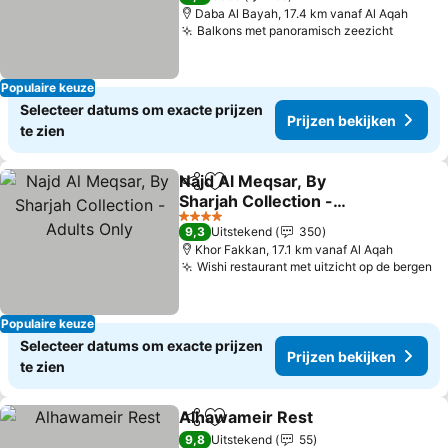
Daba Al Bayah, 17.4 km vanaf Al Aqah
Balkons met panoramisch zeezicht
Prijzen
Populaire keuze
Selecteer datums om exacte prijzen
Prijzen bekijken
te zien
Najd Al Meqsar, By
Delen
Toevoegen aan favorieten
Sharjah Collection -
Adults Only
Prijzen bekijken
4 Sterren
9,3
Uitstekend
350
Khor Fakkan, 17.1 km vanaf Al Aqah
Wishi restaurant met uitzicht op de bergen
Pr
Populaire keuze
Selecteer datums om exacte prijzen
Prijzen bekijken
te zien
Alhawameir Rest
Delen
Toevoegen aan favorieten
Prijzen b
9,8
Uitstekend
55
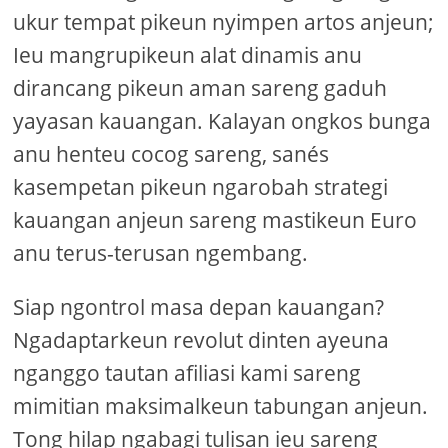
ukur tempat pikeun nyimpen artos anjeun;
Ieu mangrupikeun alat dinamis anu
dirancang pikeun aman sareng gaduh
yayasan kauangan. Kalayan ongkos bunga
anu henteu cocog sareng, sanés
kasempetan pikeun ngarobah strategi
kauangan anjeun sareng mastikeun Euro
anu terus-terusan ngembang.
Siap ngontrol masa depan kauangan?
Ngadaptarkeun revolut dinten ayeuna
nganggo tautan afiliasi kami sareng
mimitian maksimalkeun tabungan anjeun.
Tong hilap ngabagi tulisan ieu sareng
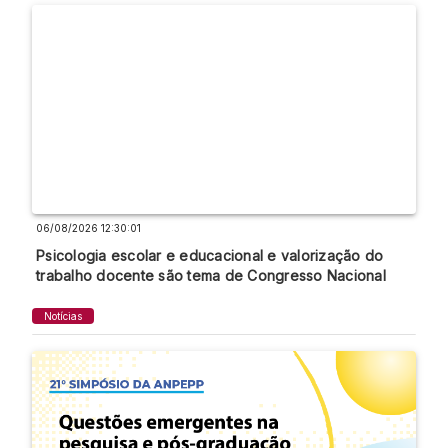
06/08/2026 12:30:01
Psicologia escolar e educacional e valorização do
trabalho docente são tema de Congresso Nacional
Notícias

★ ★ ★

EXERCISE BRIEF: Would you set down the listing exactly, omitting pictures?

SOLUTION:
Daba Al Bayah, 17.4 km vanaf Al Aqah
Balkons met panoramisch zeezicht
Prijzen
Populaire keuze
Selecteer datums om exacte prijzen
Prijzen bekijken
te zien
Najd Al Meqsar, By
Delen
Toevoegen aan favorieten
Sharjah Collection -
Adults Only
Prijzen bekijken
4 Sterren
9,3
Uitstekend
350
Khor Fakkan, 17.1 km vanaf Al Aqah
Wishi restaurant met uitzicht op de bergen
Pr
Populaire keuze
Selecteer datums om exacte prijzen
Prijzen bekijken
te zien
Alhawameir Rest
Delen
Toevoegen aan favorieten
Prijzen b
9,8
Uitstekend
55
ukur tempat pikeun nyimpen artos anjeun;
Ieu mangrupikeun alat dinamis anu
dirancang pikeun aman sareng gaduh
yayasan kauangan. Kalayan ongkos bunga
anu henteu cocog sareng, sanés
kasempetan pikeun ngarobah strategi
kauangan anjeun sareng mastikeun Euro
anu terus-terusan ngembang.
Siap ngontrol masa depan kauangan?
Ngadaptarkeun revolut dinten ayeuna
nganggo tautan afiliasi kami sareng
mimitian maksimalkeun tabungan anjeun.
Tong hilap ngabagi tulisan ieu sareng
06/08/2026 12:30:01
Psicologia escolar e educacional e valorização do
trabalho docente são tema de Congresso Nacional
Notícias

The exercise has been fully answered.